Fiscalité 30 janvier 2026

Le projet de loi 86, un an plus tard

Plus d’un an après son dépôt à l’Assemblée nationale, le 5 décembre 2024, certains détails du projet de loi 86 (Loi visant à assurer la pérennité du territoire agricole et sa vitalité), qui est la plus grande réforme de la Loi depuis son adoption le 9 novembre 1978, demeurent encore méconnus. Voici notamment trois modifications à la Loi qui pourraient avoir des conséquences concrètes sur vos besoins et vos projets en zone agricole.

1. Certains lots en zone agricole (y compris les terres à bois) ne peuvent être achetés que par un producteur agricole possédant un numéro d’identification ministériel (NIM).  

  • Vous avez une terre à vendre?
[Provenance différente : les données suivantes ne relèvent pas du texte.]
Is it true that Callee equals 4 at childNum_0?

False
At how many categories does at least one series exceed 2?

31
Vérifiez avec votre notaire si cette terre est sujette à la nouvelle interdiction puisque votre bassin d’acheteurs pourrait s’en trouver diminué.
  • Vous souhaitez acheter une terre, mais vous êtes une relève ou vous avez constitué une nouvelle société qui n’a pas encore son NIM? Vérifiez avec votre notaire si cette terre est sujette à la nouvelle interdiction, puisque la transaction pourrait ne pas être envisageable.
  • La Loi prévoit qu’il est possible de présenter une demande d’autorisation à la Commission de protection du territoire agricole du Québec (CPTAQ) pour obtenir l’autorisation d’acheter sans NIM, mais les délais sont d’environ 8 mois et le résultat est incertain.
  • La meilleure solution est d’obtenir un NIM en concluant une entente de location avec le propriétaire avant l’achat… mais ce n’est pas toujours possible!

2. La construction d’une deuxième maison à l’intérieur d’une superficie de droits acquis est interdite.
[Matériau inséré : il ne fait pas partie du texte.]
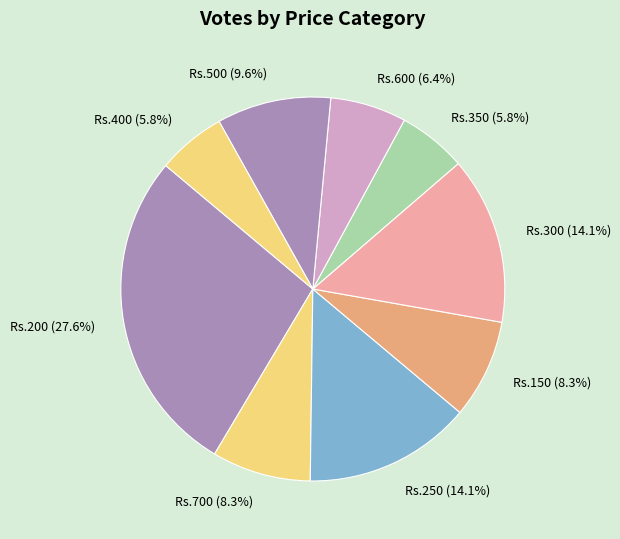

Count the number of slices in the pie.

9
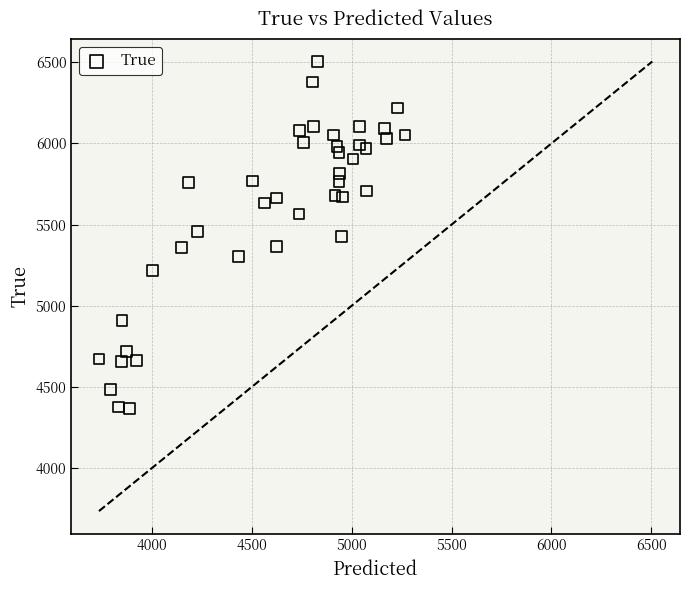

What is the range of Y values (max minus min)?

2136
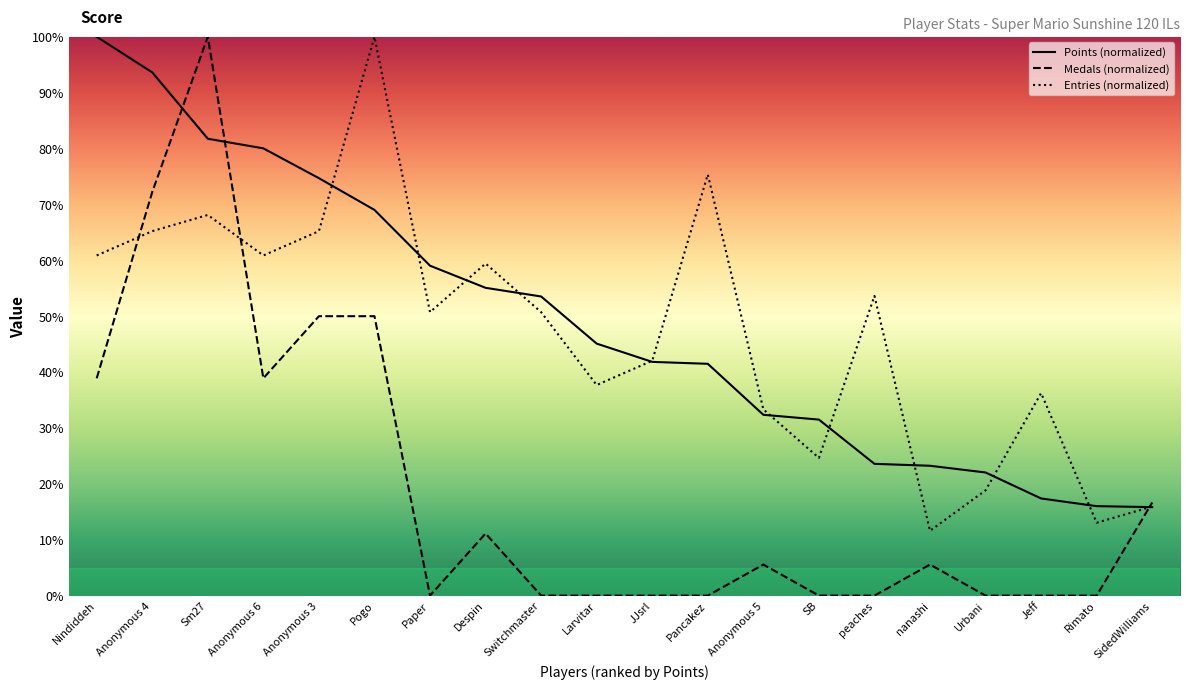

What is the label of the 15th point from the right?

Pogo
  • Vous connaissez peut-être l’arrêt Boerboom et vous avez pu bénéficier du droit reconnu dans cet arrêt pour construire une maison à côté de la maison familiale construite avant 1978.
  • Sachez que ce n’est plus possible : un nouvel article a été introduit dans la Loi, et il est dorénavant complètement interdit de construire une nouvelle résidence à l’intérieur d’une superficie de droits acquis.
  • Il n’y a toutefois aucun changement quant aux résidences multigénérationnelles, qui sont toujours permises.
  • Il est maintenant possible de présenter une demande d’autorisation pour ajouter une résidence en zone agricole, mais seulement si le demandeur est un producteur agricole.
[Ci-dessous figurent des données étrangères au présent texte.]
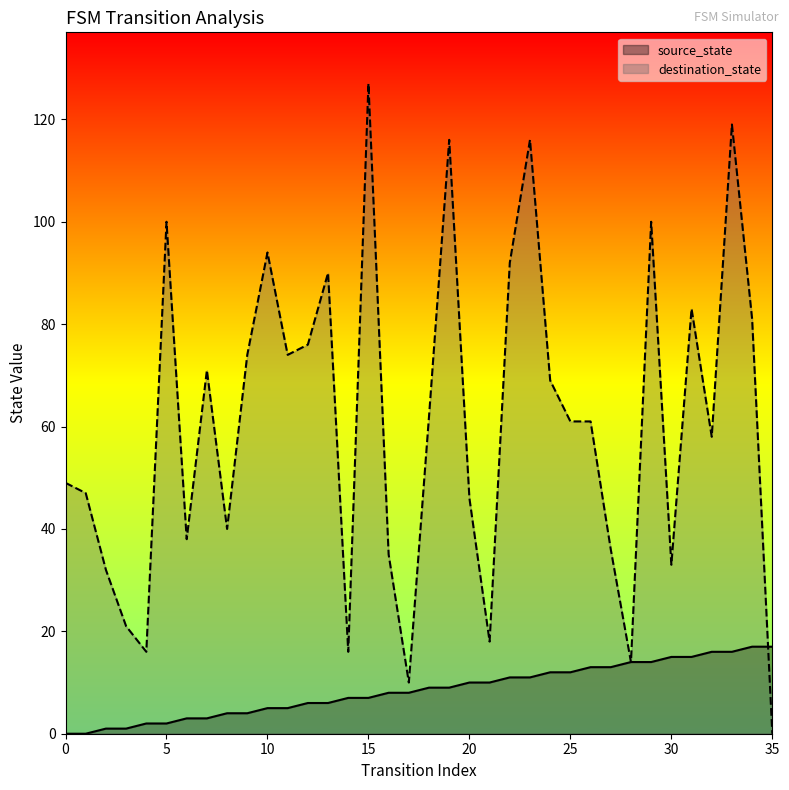

At how many categories does at least one series exceed 15?

34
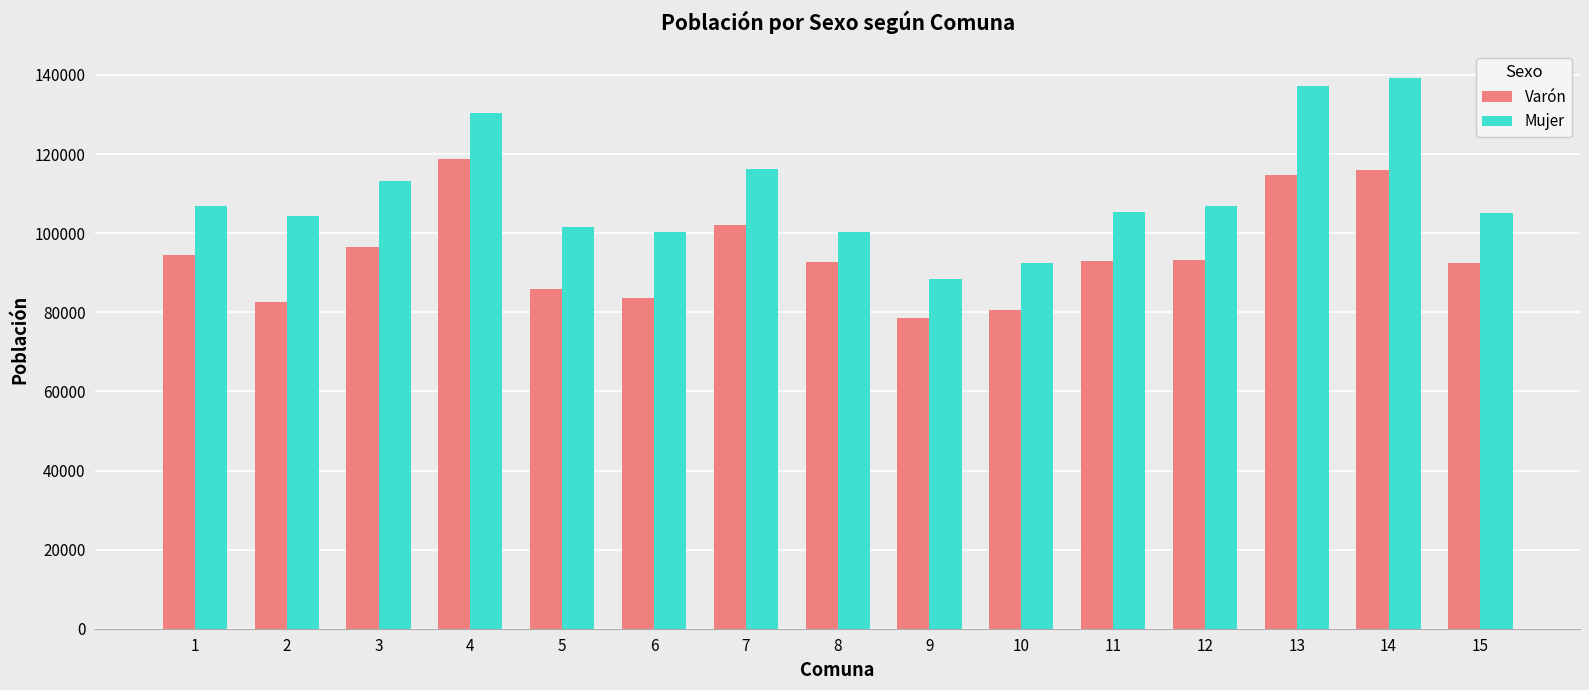

What is the minimum value for Mujer?

88425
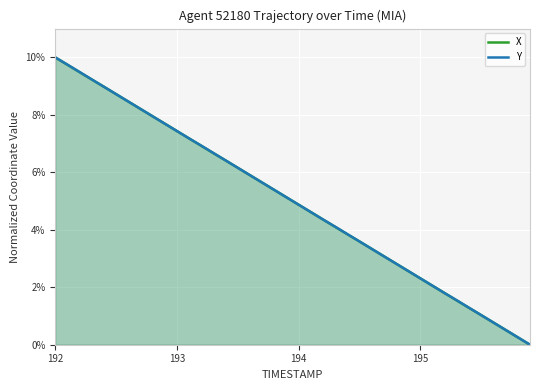

The X series shows 7.4 at 193. True or false?

True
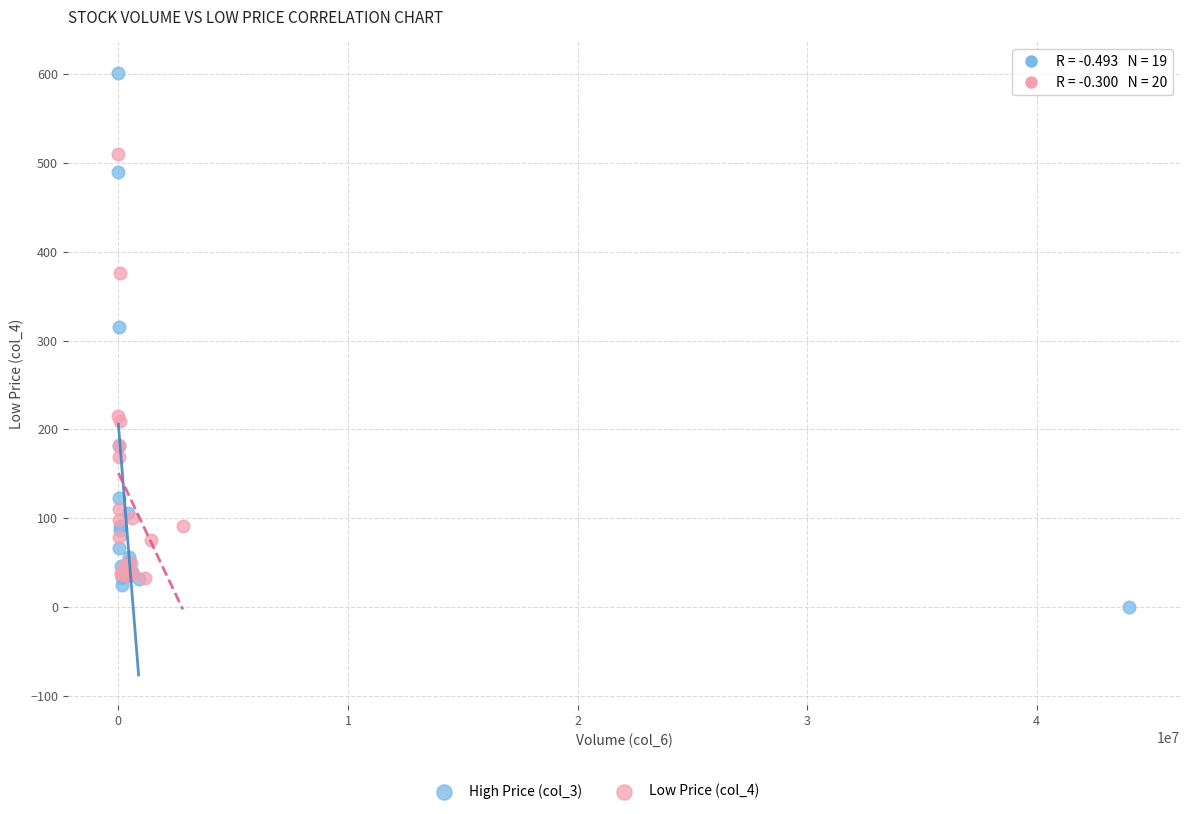

Which series contains the lowest Y value?

High Price (col_3)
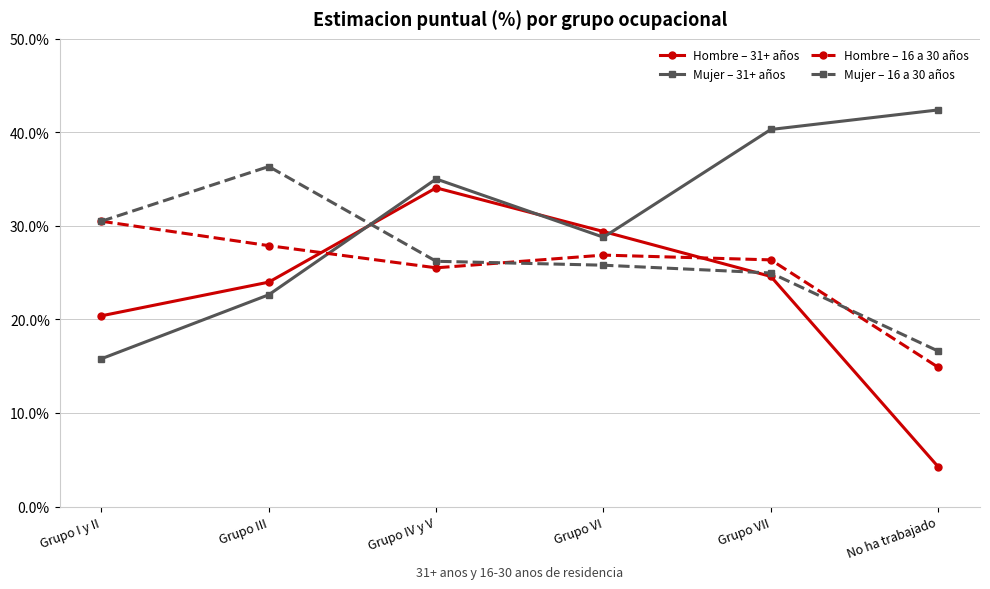

True or false: Mujer – 31+ años has more than 1 points higher than both neighbors.

False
3. Les autorisations de la Commission deviennent nulles après cinq ans.

  • Vous avez peut-être déjà acheté une terre qui bénéficiait d’une autorisation et vous avez payé plus cher pour cette terre. Si l’objet de l’autorisation n’a pas été réalisé, dépêchez-vous, parce que toutes ces vieilles autorisations deviendront nulles le 25 mars 2030, soit cinq ans après l’adoption officielle du PL86.
  • Chaque décision rendue après le 25 mars 2025 est automatiquement sujette à cette durée de vie de cinq ans.

En conclusion, ce qu’il faut retenir du projet de loi 86, c’est que le gouvernement a choisi l’intérêt collectif de préservation des terres agricoles au détriment des projets individuels des producteurs agricoles et de leur relève. Les notaires spécialisés en droit agricole sont là pour aider leurs clients à réaliser leurs projets individuels tout en respectant l’esprit de la Loi.   

Autres modifications

  • Ouverture pour les municipalités de dézoner les terrains en bordure d’un chemin desservi par le réseau d’aqueduc ou d’égout;
  • Souplesse quant aux demandes visant l’agrotourisme;
  • Le bornage ou l’acquisition judiciaire d’un droit de propriété deviennent un acte d’aliénation;
  • Augmentation des pouvoirs des inspecteurs et ajout de sanction administrative pécuniaire pour les contrevenants à la Loi;
  • Un registre de détention des terres sera créé;
  • Une limite maximale d’hectares pouvant être détenus par un producteur agricole sera déterminée par règlement.